Sunday, December 14, 2008

The baby Jesus would have liked it!

Sleeping with people is always an interesting endeavor to me. Whether you are 10 years old at your first slumber party or hitting the hay with your spouse of 50 years, we all at one time or another probably figure out the delicate dance of co-hibernating.

Without getting too intimate about this intimacy, I slept with a dude last night. Literally. I have done it before in fact -- slept -- with BF. This time was different though. I woke at about 3:00 a.m. to find a pillow lodged on it's narrow, long side in between each of our own pillows. "WTF?!" crossed my mind as I propped myself on one elbow to look over the top of the new barrier BF had obviously put up after I had fallen asleep. There, on the other side was BF, lying on his back softly huffing through his mouth on each exhale. His hands were even curled over the top of the covers like he was getting ready to imitate a dog or some other little pawed creature. He looked so peaceful.

"Aww...how cute" I thought as I tried to remember how long he had told me one time it takes a person to lose consciousness from suffocation. Why? Because I was staving of an overwhelming urge to clap the pillow between us right over his little unassuming sleepy face!

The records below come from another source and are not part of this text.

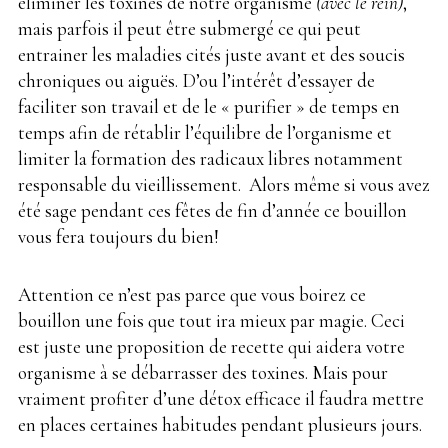
éliminer les toxines de notre organisme
(avec le rein)
,
mais parfois il peut être submergé ce qui peut
entrainer les maladies cités juste avant et des soucis
chroniques ou aiguës. D’ou l’intérêt d’essayer de
faciliter son travail et de le « purifier » de temps en
temps afin de rétablir l’équilibre de l’organisme et
limiter la formation des radicaux libres notamment
responsable du vieillissement. Alors même si vous avez
été sage pendant ces fêtes de fin d’année ce bouillon
vous fera toujours du bien!
Attention ce n’est pas parce que vous boirez ce
bouillon une fois que tout ira mieux par magie. Ceci
est juste une proposition de recette qui aidera votre
organisme à se débarrasser des toxines. Mais pour
vraiment profiter d’une détox efficace il faudra mettre
en places certaines habitudes pendant plusieurs jours.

I know, I know. Maybe I am jumping to conclusions here. Perhaps he didn't mean to put the pillow there like that.

Yeah........no -- he meant it.

Several hours later I open my eyes and see him looking back at me over the cotton filled fence he built, volunteering an explanation with no prompting. "I'm sorry, but your nostrils are like giant air movers. I couldn't take it -- too much air, so I put this up as a shield."



An "air shield" for protection from my supposed giant "air movers"........hmm.......the nerve of some people!

Then I got to thinking. It's December and many of us are getting ready to celebrate Christmas. Well, the dear sweet 8 lb, 6oz baby Jesus in golden fleece diapers would have loved me breathing on him all night! Remember the manger scene? Even the animals kept their air movers right on him so he could grow up big and strong and save us all from our sins or whatever.

I told BF this, and he was completely unimpressed and unconvinced. Dick.

If only I had been born BCE......I would be appreciated.